## Exercise passage
This pattern is incomplete under the policy. Any code that remaps fromp/top and stkind must also resolve indstk in the source stack domain and must preserve or establish nptcls_stk correctly.

Recommendation:

Introduce a shared routine for copying a stack range from one project into another. The routine should:

  • copy stack metadata and stack path,
  • set output fromp/top/nptcls,
  • preserve nptcls_stk if present and credible,
  • physically inspect the stack only when necessary and available,
  • copy particle rows,
  • set output stkind,
  • resolve output indstk from the source row using the policy.

Stream code should use that routine instead of open-coding stack/particle range copies.

P1: validate_projfile can report a project as repaired without proving physical stack consistency

File: src/fileio/simple_projfile_utils.f90

Relevant lines: 1115-1133 and 1138-1176

repair_stack_nptcls_stk trusts an existing nptcls_stk if it is greater than or equal to the project stack count:

if( nptcls_stk >= stack_counts(istk) .and. nptcls_stk >= 0 )then
    trusted_nptcls_stk(istk) = .true.

This is not enough to establish physical correctness. If a stream project writes nptcls_stk = 50 but the file has 49 images, validation will trust the metadata and downstream stack reads can still fail.

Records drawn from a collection

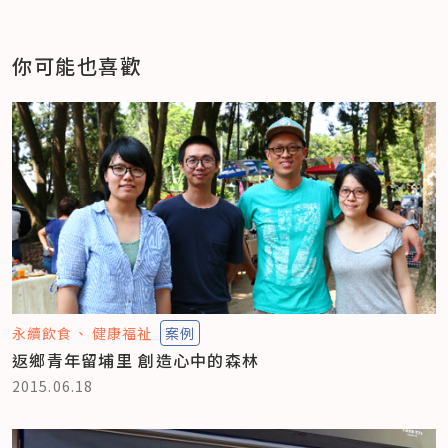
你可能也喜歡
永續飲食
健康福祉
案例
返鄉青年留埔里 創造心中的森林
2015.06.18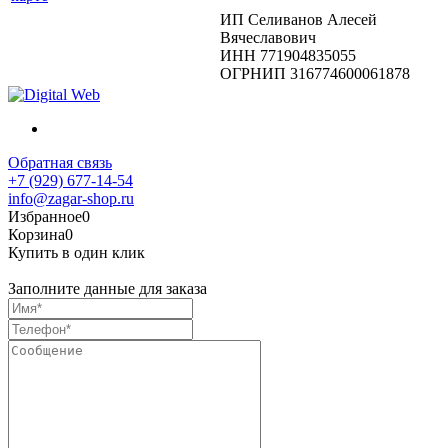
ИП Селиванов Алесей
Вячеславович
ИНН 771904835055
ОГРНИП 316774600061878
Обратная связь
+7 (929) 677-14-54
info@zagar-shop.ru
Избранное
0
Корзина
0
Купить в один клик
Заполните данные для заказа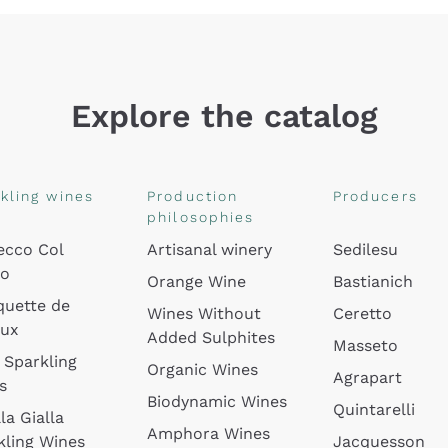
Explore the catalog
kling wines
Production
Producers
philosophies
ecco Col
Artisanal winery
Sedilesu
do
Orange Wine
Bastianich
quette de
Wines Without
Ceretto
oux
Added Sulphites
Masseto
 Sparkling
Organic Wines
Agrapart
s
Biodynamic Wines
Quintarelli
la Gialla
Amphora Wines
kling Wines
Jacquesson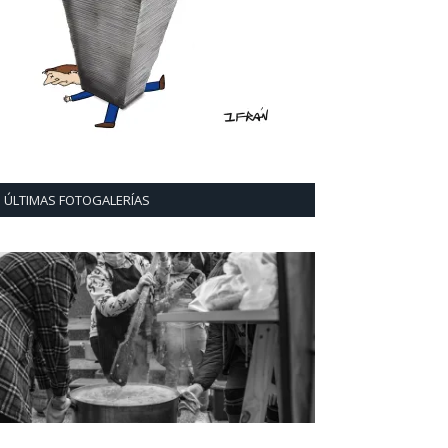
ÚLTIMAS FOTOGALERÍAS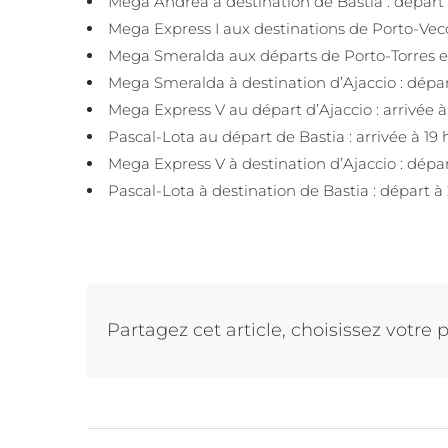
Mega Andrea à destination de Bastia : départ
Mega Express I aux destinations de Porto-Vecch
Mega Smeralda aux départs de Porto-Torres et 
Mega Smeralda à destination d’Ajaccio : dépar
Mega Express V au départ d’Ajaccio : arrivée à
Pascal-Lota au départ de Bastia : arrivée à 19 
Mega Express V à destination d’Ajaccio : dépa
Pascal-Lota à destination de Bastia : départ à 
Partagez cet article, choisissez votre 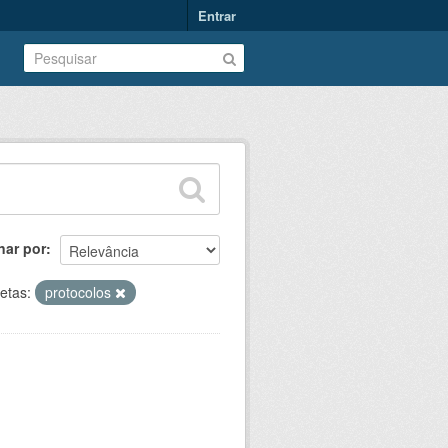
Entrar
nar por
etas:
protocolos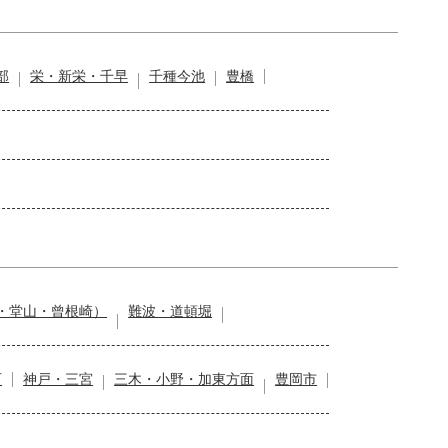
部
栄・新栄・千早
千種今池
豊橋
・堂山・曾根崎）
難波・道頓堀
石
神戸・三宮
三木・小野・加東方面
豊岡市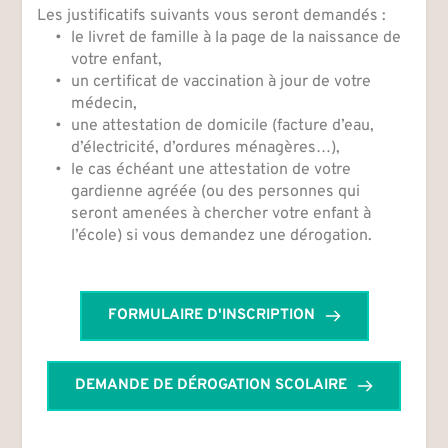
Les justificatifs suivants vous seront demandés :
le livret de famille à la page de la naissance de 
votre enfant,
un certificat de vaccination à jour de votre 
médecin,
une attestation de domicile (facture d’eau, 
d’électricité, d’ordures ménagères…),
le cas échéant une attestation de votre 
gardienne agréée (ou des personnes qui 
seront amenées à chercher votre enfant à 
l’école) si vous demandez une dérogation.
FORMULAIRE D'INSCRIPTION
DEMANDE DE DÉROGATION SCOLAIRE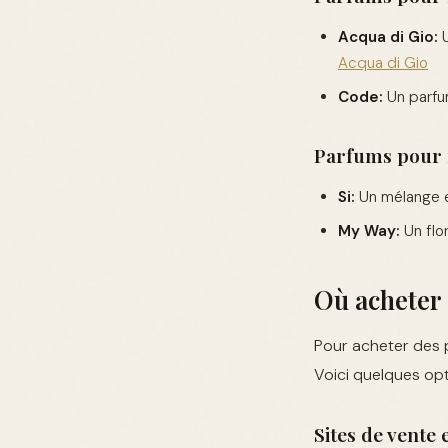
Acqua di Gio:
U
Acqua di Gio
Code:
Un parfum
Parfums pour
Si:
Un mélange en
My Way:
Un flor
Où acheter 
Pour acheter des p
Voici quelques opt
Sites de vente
--
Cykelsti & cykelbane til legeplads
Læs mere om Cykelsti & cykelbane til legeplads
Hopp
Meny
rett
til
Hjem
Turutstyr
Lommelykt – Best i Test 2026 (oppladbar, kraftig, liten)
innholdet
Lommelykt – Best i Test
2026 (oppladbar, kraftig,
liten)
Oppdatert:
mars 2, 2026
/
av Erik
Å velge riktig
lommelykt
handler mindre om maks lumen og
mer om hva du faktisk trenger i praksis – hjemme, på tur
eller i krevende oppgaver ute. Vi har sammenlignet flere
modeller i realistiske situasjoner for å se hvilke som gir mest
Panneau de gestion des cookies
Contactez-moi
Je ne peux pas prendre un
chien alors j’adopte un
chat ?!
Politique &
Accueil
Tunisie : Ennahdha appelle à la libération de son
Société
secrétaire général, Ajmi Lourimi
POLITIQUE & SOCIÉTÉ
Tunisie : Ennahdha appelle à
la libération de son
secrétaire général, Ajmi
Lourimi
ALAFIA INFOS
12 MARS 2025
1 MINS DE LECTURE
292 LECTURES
* * *
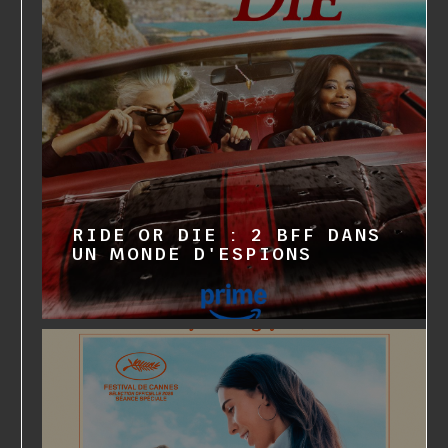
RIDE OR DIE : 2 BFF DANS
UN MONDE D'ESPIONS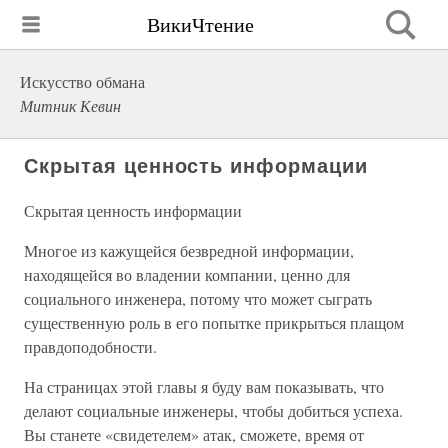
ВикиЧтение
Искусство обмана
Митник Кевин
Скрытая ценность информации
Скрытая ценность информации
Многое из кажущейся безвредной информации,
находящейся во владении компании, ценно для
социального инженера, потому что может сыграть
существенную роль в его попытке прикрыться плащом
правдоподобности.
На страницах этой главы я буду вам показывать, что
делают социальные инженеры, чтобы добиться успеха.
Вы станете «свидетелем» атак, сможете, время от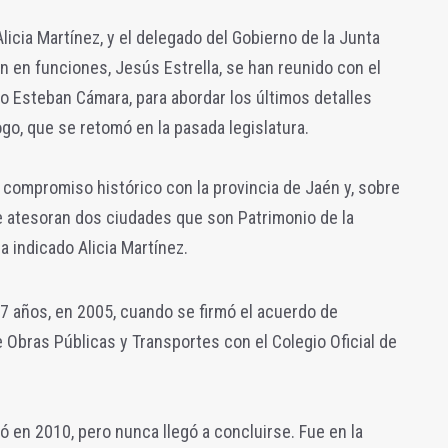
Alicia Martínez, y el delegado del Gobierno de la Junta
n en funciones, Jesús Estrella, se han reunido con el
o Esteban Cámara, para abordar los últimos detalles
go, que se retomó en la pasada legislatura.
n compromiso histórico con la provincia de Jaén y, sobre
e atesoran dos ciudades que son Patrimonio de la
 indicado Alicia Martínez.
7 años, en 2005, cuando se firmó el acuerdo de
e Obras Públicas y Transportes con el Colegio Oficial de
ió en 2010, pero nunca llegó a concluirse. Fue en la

## Try it
Could you carry on the code review of stack metadata handling, starting right after its final sentence? These records come from a separate source.

## Answer
More seriously, repair_particle_segment expands nptcls_stk to cover fallback indstk:

if( fallback_indstk > nptcls_stk )then
    call proj%os_stk%set(stkind, 'nptcls_stk', fallback_indstk)

That changes a physical count without rewriting or inspecting the physical stack file. Under the policy, nptcls_stk is not a repair convenience; it is the physical image count.

Recommendation:

Validation should separate metadata repairs from physical verification.

For each stack row with a stack path:

  • inspect the physical stack file when possible,
  • set nptcls_stk from the physical file count,
  • if the file cannot be inspected, report that nptcls_stk is unverified,
  • never expand nptcls_stk merely to accommodate a fallback index,
  • flag any particle whose resolved indstk exceeds verified nptcls_stk.

If the intended behavior is best-effort metadata normalization, the program should say so explicitly and should not claim full conformity when physical stack inspection was skipped or failed.

P2: metadata-only prune_particles has an unsafe fallback

File: src/main/project/simple_sp_project_ptcl.f90

Relevant lines: 489-505

prune_particles preserves valid source indstk when nptcls_stk exists, but if the source indstk is missing or invalid it falls back to:

indstk = iptcl - fromp + 1

The fallback is policy-correct in principle, but the implementation does not recheck that the fallback is within 1..nptcls_stk before writing it to the output particle rows. More importantly, the fallback is not policy-correct after a previous metadata-only prune, because the source fromp/top range may already be a project-only sparse range relative to the original physical stack.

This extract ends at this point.